I'm just back from the UK where I spent a couple weeks catching up with family and friends. My visit happened to conincide with one of the monthly PyData London events so I attended and gave a lightning talk on image segmentation in medical applications.

They have built a really vibrant community and it was great meeting over 200 data enthusiasts.

The slide deck is available here. Unfortunately there was no video. The content is a more technical version of the presentation I gave at the NIH Pi Day 2017 event where there was video.

Technique and review articles on exosomes

I've studied exosomes since the Summer of 2007 when I did my MSc dissertation project and then PhD in the laboratory of James Dear. When it came time to move on I was fortunate in finding my current position where I could explore new areas without moving away entirely from the exosome field where I had so much experience.

An opportunity to revisit the exosomal field came at the beginning of 2016 when we were invited to write three separate book chapters and review articles on exosomes. The third manuscript, a chapter in the book "Drug Safety Evaluation", has just been published online.

Inevitably the manuscripts have some overlap but they each focus on different aspects of exosomes and their study. The highlight was having a figure from our article in the journal of cellular physiology on the front cover of the issue.

The three manuscripts are:

Urine Exosome Isolation and Characterization is focused on the methods we use to collect, process, and characterize exosomes.

Urine Exosomes: An Emerging Trove of Biomarkers is a review of the potential and challenges in bringing exosome based biomarkers into clinical use.

Quantification of Exosomes is a review of the options available for determining the concentration of exosomes.

NIH Pi Day 2017

At the NIH Pi Day celebration I gave a lightning talk on applying deep learning to histology images. A video of the event is now available at NIH Videocast.

During the one hour event there were presentations on ten different projects. I was the second speaker and began at 8:48.

I am using deep learning to identify glomeruli in kidney biopsies.
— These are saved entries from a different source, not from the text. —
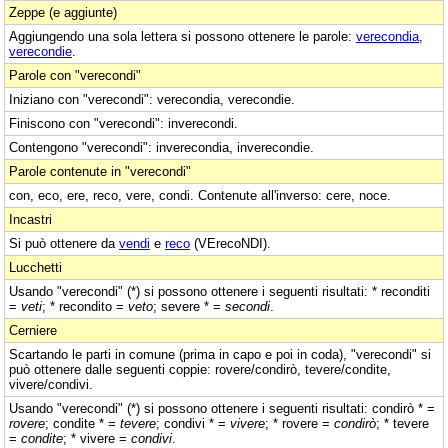
Zeppe (e aggiunte)
Aggiungendo una sola lettera si possono ottenere le parole:
verecondia
,
verecondie
.
Parole con "verecondi"
Iniziano con "verecondi": verecondia, verecondie.
Finiscono con "verecondi": inverecondi.
Contengono "verecondi": inverecondia, inverecondie.
Parole contenute in "verecondi"
con, eco, ere, reco, vere, condi. Contenute all'inverso: cere, noce.
Incastri
Si può ottenere da
vendi
e
reco
(VErecoNDI).
Lucchetti
Usando "verecondi" (*) si possono ottenere i seguenti risultati: * reconditi
=
veti
; * recondito =
veto
; severe * =
secondi
.
Cerniere
Scartando le parti in comune (prima in capo e poi in coda), "verecondi" si
può ottenere dalle seguenti coppie: rovere/condirò, tevere/condite,
vivere/condivi.
Usando "verecondi" (*) si possono ottenere i seguenti risultati: condirò * =
rovere
; condite * =
tevere
; condivi * =
vivere
; * rovere =
condirò
; * tevere
=
condite
; * vivere =
condivi
.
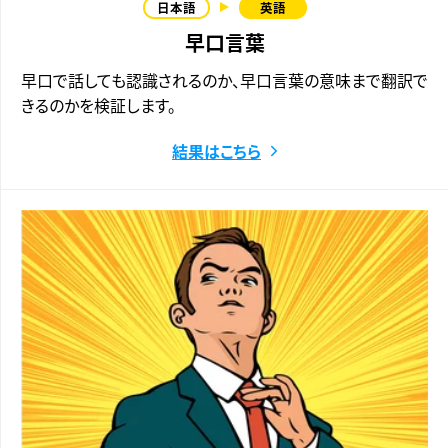
早口言葉
早口で話しても認識されるのか、早口言葉の意味まで翻訳で
きるのかを検証します。
結果はこちら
When we are unsure about the specific type of kidney disease a patient has we take a small biopsy to look at the kidney. It is often differences in the glomeruli that define the type of disease. Pathologists study the biopsy to define the type of kidney disease. These skilled pathologists spend significant time locating the glomeruli. A machine can do this simple step. The pathologist can then focus on the harder disease identification task.

Transportation Techies: Capital Bikeshare TSP

The theme for the Transportation Techies event this month was Capital Bikeshare. This is the bike sharing service in Washington DC. Information is available on every trip and every station. Lots of analyses are possible with all this data. This event was the seventh on this theme.

I had not worked with geographical or transportation data before this so I learned a lot. I treated the stations as cities in the traveling salesperson problem. I then calculated the shortest path visiting all the stations.

I was able to do this using open data and open source software. This included customizing the calculation of distances for cycling.

The slides I presented include links to all the data and software used. The code I wrote is available on github. I include a Dockerfile for running the routing software with data for the Washington DC region.